Famished from our journey and early wake up call, we headed into town for some food. Dropped off at Khmer Kitchen - recommended by our driver - the restaurant is located right next to the old market and bang in the middle of the popular, touristy pub street area. The restaurant itself is unpretentious with it's wicker chairs and patterned cotton tablecloths. However, it was 11 in the morning and it was deserted - the lights were off and the staff were sitting at the tables chatting amongst themselves. It did become livelier after we went in - a pre-booked party of about 25, mostly middle aged bikers from the UK, (that's the normal paddle bicycle, not the motor powered kind ;) walked in. A mini bikers trip methinks.

We started our meal with steamed vegetarian Khmer dumplings and some fried spring rolls (haha no, I don't think they are particularly Cambodian but we just couldn't resist!). The skin for the dumplings, made from rice flour, were on the thick side and the inside was stuffed with fried garlic chives (gau choy in Cantonese, which has flat leaves). The flavour was good but it was a little too doughy for my liking. The spring rolls were the standard sort you find anywhere and nothing to write home about.

The mains on the menu were meant to be shared and they cook most dishes to your choice of meat, seafood or vegetables. I suppose this makes it all very flexible but not very traditional. We had Khmer curry with pork - a thin coconut based stew, heavily flavoured with cinnamon, with thin slices of pork, chunks of potato, carrots and sweet potato. It was rather good and we could smell this cooking as we walked into the restaurant earlier. Behind it the Khmer curry in the picture was the fish stew with coconut milk, which (judging from my memory of it) wasn't particularly memorable.


Stir fried minced pork with beansprouts - tasty but again not great. I'm sure this dish was called something else on the menu but being the usual scatterbrain (despite my best intentions! ;), i didn't write any of the names down (I still don't).

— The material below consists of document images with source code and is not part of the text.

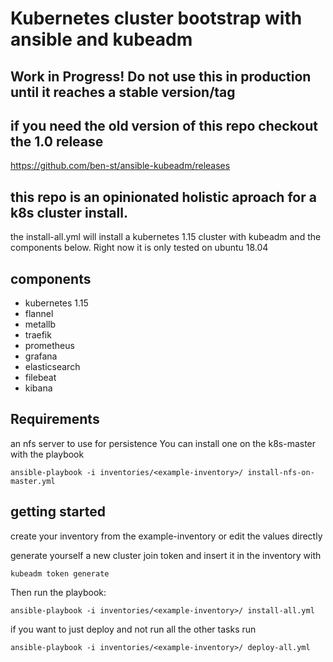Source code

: # Kubernetes cluster bootstrap with ansible and kubeadm

## Work in Progress! Do not use this in production until it reaches a stable version/tag

## if you need the old version of this repo checkout the 1.0 release

https://github.com/ben-st/ansible-kubeadm/releases

## this repo is an opinionated holistic aproach for a k8s cluster install.

the install-all.yml will install a kubernetes 1.15 cluster with kubeadm and the components below.
Right now it is only tested on ubuntu 18.04

## components

- kubernetes 1.15
- flannel
- metallb
- traefik
- prometheus
- grafana
- elasticsearch
- filebeat
- kibana

## Requirements

an nfs server to use for persistence
You can install one on the k8s-master with the playbook

`ansible-playbook -i inventories/<example-inventory>/ install-nfs-on-master.yml`


## getting started

create your inventory from the example-inventory or edit the values directly

generate yourself a new cluster join token and insert it in the inventory with

`kubeadm token generate`

Then run the playbook:

`ansible-playbook -i inventories/<example-inventory>/ install-all.yml`

if you want to just deploy and not run all the other tasks run

`ansible-playbook -i inventories/<example-inventory>/ deploy-all.yml`
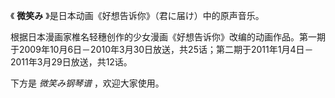 

《 **微笑み** 》是日本动画《好想告诉你》（君に届け）中的原声音乐。

  

根据日本漫画家椎名轻穗创作的少女漫画《好想告诉你》改编的动画作品。第一期于2009年10月6日－2010年3月30日放送，共25话；第二期于2011年1月4日－2011年3月29日放送，共12话。

  

下方是 _微笑み钢琴谱_ ，欢迎大家使用。

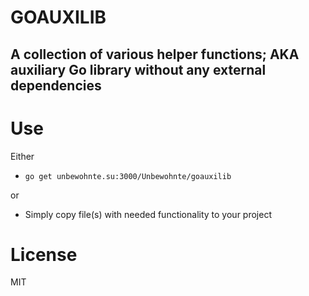 # GOAUXILIB
## A collection of various helper functions; AKA auxiliary Go library without any external dependencies

# Use
Either

- `go get unbewohnte.su:3000/Unbewohnte/goauxilib`

or

- Simply copy file(s) with needed functionality to your project

# License
MIT
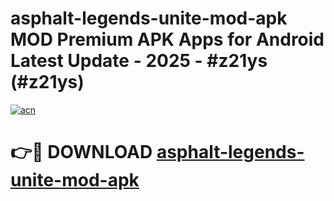 # asphalt-legends-unite-mod-apk MOD Premium APK Apps for Android Latest Update - 2025 - #z21ys (#z21ys)

[![acn](https://github.com/user-attachments/assets/0f9c940e-d8b0-45ae-aac7-cd30a18b3e1c)](https://apps.libra.edu.pl?title=asphalt-legends-unite-mod-apk&ref=18F)

# 👉🔴 DOWNLOAD [asphalt-legends-unite-mod-apk](https://apps.libra.edu.pl?title=asphalt-legends-unite-mod-apk&ref=18F)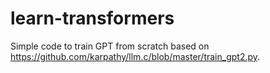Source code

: # learn-transformers

Simple code to train GPT from scratch based on https://github.com/karpathy/llm.c/blob/master/train_gpt2.py.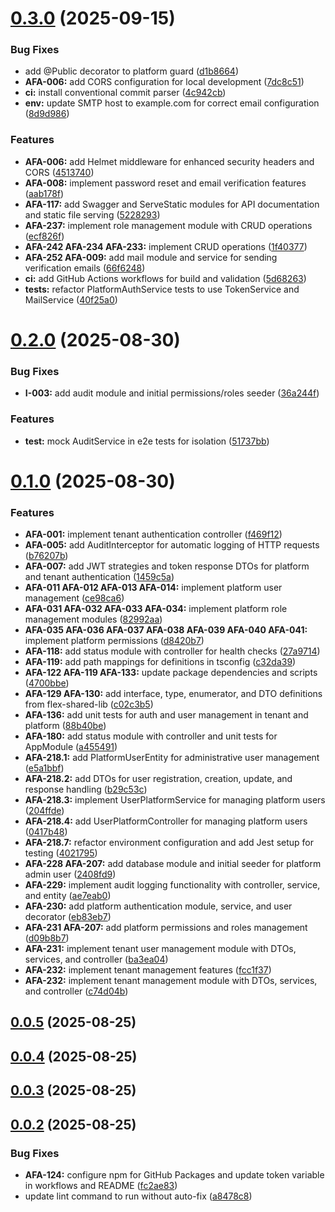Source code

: # [0.3.0](https://github.com/OrelNaranjoD/akira-flex-api/compare/v0.2.0...v0.3.0) (2025-09-15)


### Bug Fixes

* add @Public decorator to platform guard ([d1b8664](https://github.com/OrelNaranjoD/akira-flex-api/commit/d1b8664e5c8ecc49fc5d88bbbc03c41f1f9c0817))
* **AFA-006:** add CORS configuration for local development ([7dc8c51](https://github.com/OrelNaranjoD/akira-flex-api/commit/7dc8c513af06dc674f2c95dcced818c620e36741))
* **ci:** install conventional commit parser ([4c942cb](https://github.com/OrelNaranjoD/akira-flex-api/commit/4c942cbdaf2b134928e9f6306f9360ea72286691))
* **env:** update SMTP host to example.com for correct email configuration ([8d9d986](https://github.com/OrelNaranjoD/akira-flex-api/commit/8d9d986ed431dae5ca8181c11d8825eb7f7a1ad0))


### Features

* **AFA-006:** add Helmet middleware for enhanced security headers and CORS ([4513740](https://github.com/OrelNaranjoD/akira-flex-api/commit/4513740e75b04843cee973cd463451e0501f6020))
* **AFA-008:** implement password reset and email verification features ([aab178f](https://github.com/OrelNaranjoD/akira-flex-api/commit/aab178f28bdb48f01462c30c52746dbb59fe6370))
* **AFA-117:** add Swagger and ServeStatic modules for API documentation and static file serving ([5228293](https://github.com/OrelNaranjoD/akira-flex-api/commit/52282930255c1e8380a40d16ce9ce5926f88f019))
* **AFA-237:** implement role management module with CRUD operations ([ecf826f](https://github.com/OrelNaranjoD/akira-flex-api/commit/ecf826f93a5af183d862bfbed3cf754dae6d9ced))
* **AFA-242 AFA-234 AFA-233:** implement CRUD operations ([1f40377](https://github.com/OrelNaranjoD/akira-flex-api/commit/1f40377f98eca71c317da7516dfa8605900f1df9))
* **AFA-252 AFA-009:** add mail module and service for sending verification emails ([66f6248](https://github.com/OrelNaranjoD/akira-flex-api/commit/66f62482f97be1fcfdf449bd227ae6e0408ef418))
* **ci:** add GitHub Actions workflows for build and validation ([5d68263](https://github.com/OrelNaranjoD/akira-flex-api/commit/5d68263ccdc4bdb76ba793b2528b27fdba1d4167))
* **tests:** refactor PlatformAuthService tests to use TokenService and MailService ([40f25a0](https://github.com/OrelNaranjoD/akira-flex-api/commit/40f25a05d77df791b0e337e1d92ff2f60f518d49))



# [0.2.0](https://github.com/OrelNaranjoD/akira-flex-api/compare/v0.1.0...v0.2.0) (2025-08-30)


### Bug Fixes

* **I-003:** add audit module and initial permissions/roles seeder ([36a244f](https://github.com/OrelNaranjoD/akira-flex-api/commit/36a244fe53ebca4cf9c20f4a87c3ef7c293ba7e1))


### Features

* **test:** mock AuditService in e2e tests for isolation ([51737bb](https://github.com/OrelNaranjoD/akira-flex-api/commit/51737bbd8f21e9afaa921c94d64355f26ee0010a))



# [0.1.0](https://github.com/OrelNaranjoD/akira-flex-api/compare/v0.0.5...v0.1.0) (2025-08-30)


### Features

* **AFA-001:** implement tenant authentication controller ([f469f12](https://github.com/OrelNaranjoD/akira-flex-api/commit/f469f129d9c41ab7a393125abff34765e4896c24))
* **AFA-005:** add AuditInterceptor for automatic logging of HTTP requests ([b76207b](https://github.com/OrelNaranjoD/akira-flex-api/commit/b76207ba0a9d95f8ecc14a132301e02b74e0e12f))
* **AFA-007:** add JWT strategies and token response DTOs for platform and tenant authentication ([1459c5a](https://github.com/OrelNaranjoD/akira-flex-api/commit/1459c5a934636018302f434fd66738ed3a2ab102))
* **AFA-011 AFA-012 AFA-013 AFA-014:** implement platform user management ([ce98ca6](https://github.com/OrelNaranjoD/akira-flex-api/commit/ce98ca63a7846a0f7194c3106bf60654db9772da))
* **AFA-031 AFA-032 AFA-033 AFA-034:** implement platform role management modules ([82992aa](https://github.com/OrelNaranjoD/akira-flex-api/commit/82992aac4ac541229f76fe28b3622977b7df7465))
* **AFA-035 AFA-036 AFA-037 AFA-038 AFA-039 AFA-040 AFA-041:** implement platform permissions ([d8420b7](https://github.com/OrelNaranjoD/akira-flex-api/commit/d8420b7fb96f9a10b62899a70e0fdc70605908a8))
* **AFA-118:** add status module with controller for health checks ([27a9714](https://github.com/OrelNaranjoD/akira-flex-api/commit/27a971476866ee05fb7ed18fc5a51773cb951cd2))
* **AFA-119:** add path mappings for definitions in tsconfig ([c32da39](https://github.com/OrelNaranjoD/akira-flex-api/commit/c32da390d6b3a8f77b6941f409d0e600ef69f365))
* **AFA-122 AFA-119 AFA-133:** update package dependencies and scripts ([4700bbe](https://github.com/OrelNaranjoD/akira-flex-api/commit/4700bbe6a4475f9433de4574a44eeef9da05f1f1))
* **AFA-129 AFA-130:** add interface, type, enumerator, and DTO definitions from flex-shared-lib ([c02c3b5](https://github.com/OrelNaranjoD/akira-flex-api/commit/c02c3b5732396df2368f1ee945c32ae0657a4c6b))
* **AFA-136:** add unit tests for auth and user management in tenant and platform ([88b40be](https://github.com/OrelNaranjoD/akira-flex-api/commit/88b40becfdb1fdbb72d08e3d101f98813df0e7e6))
* **AFA-180:** add status module with controller and unit tests for AppModule ([a455491](https://github.com/OrelNaranjoD/akira-flex-api/commit/a455491cd332126d419e7f5e7e30da3ad25a1fa4))
* **AFA-218.1:** add PlatformUserEntity for administrative user management ([e5a1bbf](https://github.com/OrelNaranjoD/akira-flex-api/commit/e5a1bbfa8222b980ff4fa25ba5d11eb8645b1e49))
* **AFA-218.2:** add DTOs for user registration, creation, update, and response handling ([b29c53c](https://github.com/OrelNaranjoD/akira-flex-api/commit/b29c53c327cea6eaa3d6df72a2bd0e8e35f657b4))
* **AFA-218.3:** implement UserPlatformService for managing platform users ([204ffde](https://github.com/OrelNaranjoD/akira-flex-api/commit/204ffde17a6736e5a109ccaeeaed0ea2a1cc4cf4))
* **AFA-218.4:** add UserPlatformController for managing platform users ([0417b48](https://github.com/OrelNaranjoD/akira-flex-api/commit/0417b48b0bcf73f37302e217d0b1c2240414d1e9))
* **AFA-218.7:** refactor environment configuration and add Jest setup for testing ([4021795](https://github.com/OrelNaranjoD/akira-flex-api/commit/40217956f5e4492dd1e89e0f40c9c62d8668020d))
* **AFA-228 AFA-207:** add database module and initial seeder for platform admin user ([2408fd9](https://github.com/OrelNaranjoD/akira-flex-api/commit/2408fd9095ee0a17a89964d7a1c99c2511e23a5e))
* **AFA-229:** implement audit logging functionality with controller, service, and entity ([ae7eab0](https://github.com/OrelNaranjoD/akira-flex-api/commit/ae7eab024755b4aa339400fb5eb8dfdba59d7f04))
* **AFA-230:** add platform authentication module, service, and user decorator ([eb83eb7](https://github.com/OrelNaranjoD/akira-flex-api/commit/eb83eb7039f7bda6d5de17d95ba18ba99f741256))
* **AFA-231 AFA-207:** add platform permissions and roles management ([d09b8b7](https://github.com/OrelNaranjoD/akira-flex-api/commit/d09b8b79acedf760376883db8df3781e6966b165))
* **AFA-231:** implement tenant user management module with DTOs, services, and controller ([ba3ea04](https://github.com/OrelNaranjoD/akira-flex-api/commit/ba3ea047d13eda60429d1402b30af5f37aab73c0))
* **AFA-232:** implement tenant management features ([fcc1f37](https://github.com/OrelNaranjoD/akira-flex-api/commit/fcc1f37e1e1ecf1cb14bc00eb7ce1dd4fdc2273e))
* **AFA-232:** implement tenant management module with DTOs, services, and controller ([c74d04b](https://github.com/OrelNaranjoD/akira-flex-api/commit/c74d04b582a29d52275ffbb2276bbce687c2904c))



## [0.0.5](https://github.com/OrelNaranjoD/akira-flex-api/compare/v0.0.4...v0.0.5) (2025-08-25)



## [0.0.4](https://github.com/OrelNaranjoD/akira-flex-api/compare/v0.0.3...v0.0.4) (2025-08-25)



## [0.0.3](https://github.com/OrelNaranjoD/akira-flex-api/compare/v0.0.2...v0.0.3) (2025-08-25)



## [0.0.2](https://github.com/OrelNaranjoD/akira-flex-api/compare/fc2ae832d91dbb008150ae0d8e0c854e95f2bfa2...v0.0.2) (2025-08-25)


### Bug Fixes

* **AFA-124:** configure npm for GitHub Packages and update token variable in workflows and README ([fc2ae83](https://github.com/OrelNaranjoD/akira-flex-api/commit/fc2ae832d91dbb008150ae0d8e0c854e95f2bfa2))
* update lint command to run without auto-fix ([a8478c8](https://github.com/OrelNaranjoD/akira-flex-api/commit/a8478c88b5dade1a9c19053478ba4e7ada3cd8e3))



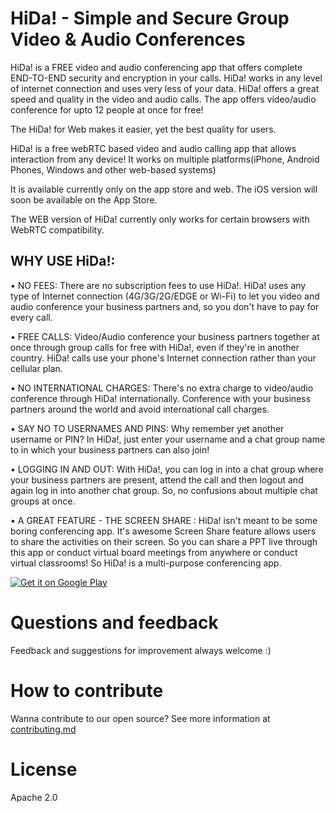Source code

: # HiDa! - Simple and Secure Group Video & Audio Conferences

HiDa! is a FREE video and audio conferencing app that offers complete END-TO-END security and encryption in your calls. HiDa! works in any level of internet connection and uses very less of your data. HiDa! offers a great speed and quality in the video and audio calls.
The app offers video/audio conference for upto 12 people at once for free!

The HiDa! for Web makes it easier, yet the best quality for users.

HiDa! is a free webRTC based video and audio calling app that allows interaction from any device! It works on multiple platforms(iPhone, Android Phones, Windows and other web-based systems)

It is available currently only on the app store and web. The iOS version will soon be available on the App Store.

The WEB version of HiDa! currently only works for certain browsers with WebRTC compatibility.


## WHY USE HiDa!:
• NO FEES: There are no subscription fees to use HiDa!. HiDa! uses any type of Internet connection (4G/3G/2G/EDGE or Wi-Fi) to let you video and audio conference your business partners and, so you don't have to pay for every call.

• FREE CALLS: Video/Audio conference your business partners together at once through group calls for free with HiDa!, even if they're in another country. HiDa! calls use your phone's Internet connection rather than your cellular plan.

• NO INTERNATIONAL CHARGES: There's no extra charge to video/audio conference through HiDa! internationally. Conference with your business partners around the world and avoid international call charges.

• SAY NO TO USERNAMES AND PINS: Why remember yet another username or PIN? In HiDa!, just enter your username and a chat group name to in which your business partners can also join!

• LOGGING IN AND OUT: With HiDa!, you can log in into a chat group where your business partners are present, attend the call and then logout and again log in into another chat group. So, no confusions about multiple chat groups at once.

•	A GREAT FEATURE - THE SCREEN SHARE : HiDa! isn't meant to be some boring conferencing app. It's awesome Screen Share feature allows users to share the activities on their screen. So you can share a PPT live through this app or conduct virtual board meetings from anywhere or conduct virtual classrooms! So HiDa! is a multi-purpose conferencing app.

<a href='https://play.google.com/store/apps/details?id=com.cs.bugdroid.hida&pcampaignid=MKT-Other-global-all-co-prtnr-py-PartBadge-Mar2515-1'><img alt='Get it on Google Play' src='https://play.google.com/intl/en_us/badges/images/generic/en_badge_web_generic.png'/></a>




# Questions and feedback

Feedback and suggestions for improvement always welcome :)

# How to contribute
Wanna contribute to our open source? See more information at [contributing.md](https://github.com/SidDevelop/hida-javascript-web/blob/gh-pages/.github/CONTRIBUTING.md)

# License
Apache 2.0
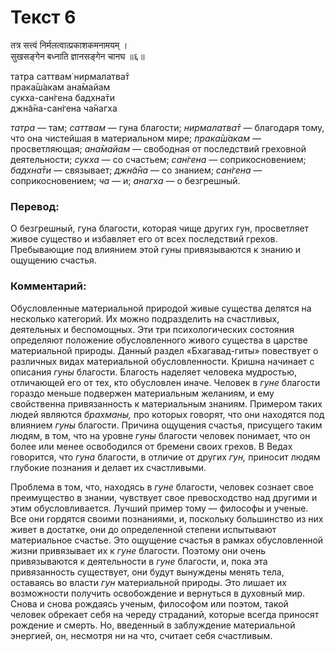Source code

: # Текст 6

तत्र सत्त्वं निर्मलत्वात्प्रकाशकमनामयम् ।  
सुखसङ्गेन बध्नाति ज्ञानसङ्गेन चानघ ॥६॥

татра саттвам̇ нирмалатва̄т  
прака̄ш́акам ана̄майам  
сукха-сан̇гена бадхна̄ти  
джн̃а̄на-сан̇гена ча̄нагха

_татра_ — там; _саттвам_ — гуна благости; _нирмалатва̄т_ — благодаря тому, что она чистейшая в материальном мире; _прака̄ш́акам_ — просветляющая; _ана̄майам_ — свободная от последствий греховной деятельности; _сукха_ — со счастьем; _сан̇гена_ — соприкосновением; _бадхна̄ти_ — связывает; _джн̃а̄на_ — со знанием; _сан̇гена_ — соприкосновением; _ча_ — и; _анагха_ — о безгрешный.

### Перевод:

О безгрешный, гуна благости, которая чище других гун, просветляет живое существо и избавляет его от всех последствий грехов. Пребывающие под влиянием этой гуны привязываются к знанию и ощущению счастья.

### Комментарий:

Обусловленные материальной природой живые существа делятся на несколько категорий. Их можно подразделить на счастливых, деятельных и беспомощных. Эти три психологических состояния определяют положение обусловленного живого существа в царстве материальной природы. Данный раздел «Бхагавад-гиты» повествует о различных видах материальной обусловленности. Кришна начинает с описания _гуны_ благости. Благость наделяет человека мудростью, отличающей его от тех, кто обусловлен иначе. Человек в _гуне_ благости гораздо меньше подвержен материальным желаниям, и ему свойственна привязанность к материальным знаниям. Примером таких людей являются _брахманы,_ про которых говорят, что они находятся под влиянием _гуны_ благости. Причина ощущения счастья, присущего таким людям, в том, что на уровне _гуны_ благости человек понимает, что он более или менее освободился от бремени своих грехов. В Ведах говорится, что _гуна_ благости, в отличие от других _гун,_ приносит людям глубокие познания и делает их счастливыми.

Проблема в том, что, находясь в _гуне_ благости, человек сознает свое преимущество в знании, чувствует свое превосходство над другими и этим обусловливается. Лучший пример тому — философы и ученые. Все они гордятся своими познаниями, и, поскольку большинство из них живет в достатке, они до определенной степени испытывают материальное счастье. Это ощущение счастья в рамках обусловленной жизни привязывает их к _гуне_ благости. Поэтому они очень привязываются к деятельности в _гуне_ благости, и, пока эта привязанность существует, они будут вынуждены менять тела, оставаясь во власти _гун_ материальной природы. Это лишает их возможности получить освобождение и вернуться в духовный мир. Снова и снова рождаясь ученым, философом или поэтом, такой человек обрекает себя на череду страданий, которые всегда приносят рождение и смерть. Но, введенный в заблуждение материальной энергией, он, несмотря ни на что, считает себя счастливым.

A firm favourite - the long bean salad with mince pork. Not your typical salad, mind you. It was served warm to hot -fresh out of the pan :) Flavours were good with the usual suspects of fish sauce, garlic and lime juice mingling with good ol' porky juices :) and the vegetables (long beans and thin strips of carrot) crunchy.

On the way out of the restaurant, we saw this woman selling roasted sweet potatoes from her little push cart. I believe she also sold roasted bananas.

There was also this un-manned stall with dried and drying cockles. In typical tourist fashion there was a chorus of 'arghhhhhhh!!!' from us. Though there wasn't anyone at this stall while we were there, I did see quite a few other dried cockle stalls during our stay and quite a few shells on the ground. A local favourite, then. There was also a bottle of sauce at the stall, which I assume goes with the cockles but in that boiling mid-day sun ... I do wonder how safe the stuff is. Yes, yes, TOURIST!